Finding the Knight was also easy. Half of Newt's demon essence belonged to his mind, but the other half rested in his body. I walked a few minutes, and let my uneasy stomach guide me to the Captain's office, which was a logical place to go anyway. The window was too high for me to look through. I hid in the shadows and listened.
"This is terrible!" moaned the Captain. "Horrible! This is supposed to be a quiet region. Nothing ever happens here."
"Exactly why I believe they are coming this way," the Knight replied. Even just his voice put a smile on my bill even as my nausea increased. "They intend to push their way up into the kingdom, past an unguarded border. You were fortunate to put this fort up when you did."
"Fortunate." The Captain grunted the word as one might a curse. "Yes, fortunate."
Then came silence. Not true silence, but whispered mutterings I assumed to be coming from the Captain.
I spotted a crawling beetle nearby.
"You, come here." I spoke softly in the language of insects.
Controlling insects is very basic magic. All one has to do is speak, providing a talent for talking to bugs, and they'll re spond to any suggestion without hesitation. They're too simple to know their own wishes from another's.
"I need your eyes." I would have been polite, but politeness would only confuse the beetle. I cast a minor spell attuning my vision to the bug's. "Fly to the window, and see what's going on."
The beetle did so in due haste. I learned that a bug's eyes are made for a bug's world, and in a bug's world, everything fits into three categories: Things you can eat, Things that can eat you, and Everything else.
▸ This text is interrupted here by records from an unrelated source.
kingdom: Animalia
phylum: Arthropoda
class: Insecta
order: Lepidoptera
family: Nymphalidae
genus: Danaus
The Captain and the Knight were monstrous blurs. I couldn't tell one from the other or the furniture. Another spell rectified the problem, and the world became clear.
The dark White Knight was better-looking than I remembered. His ears did stick out, even more than I'd first noticed, but it just made them easier to nibble on. He was taller than I remembered too. Glimpsing him through a bug's eyes was probably the reason for that. I watched him a minute, studying the lines of his body without hearing the conversation. Then the Captain finally said something that caught my attention.
"I've heard tales but didn't think them true."
"It's true. I've seen it with my own eyes."
"But goblings don't amass in hordes. It's unheard of." The Captain leaned over the table to pour himself a glass of wine. "Exactly how many goblings are in a horde?"
"I didn't perform an exact count. Just take the largest number you can imagine and double it. Then double that for good measure."
The Captain frowned, gulped down his wine, performed the mental calculations, and frowned deeper. "I'll organize an evacuation immediately."
"Very good. And I've already formulated some battle strategies that should help. I'll begin drilling your men in the morning."
The Captain squinted. "Perhaps you misunderstand. I'm talking about a complete evacuation. Soldiers included."
"The soldiers will be staying." The White Knight spoke with quiet authority. It was not a command so much as a fact shared with the unenlightened Captain.
"Surely, you can see that this is a small fort. We aren't a match for such a force. I've got only five companies."
"Five hundred will have to suffice." Again, he said it as an indisputable truth.
"Not these five hundred. These are the five hundred worst soldiers in the kingdom. Most of them haven't seen a battle. Those that have are alive only because the death maidens weren't paying close enough attention. That's why Fort Stalwart was commissioned in the first place. It's not a fort. It's a dumping ground for all those soldiers barely competent enough to avoid dishonorable discharges. It was deliberately put here because this is where nothing ever happens."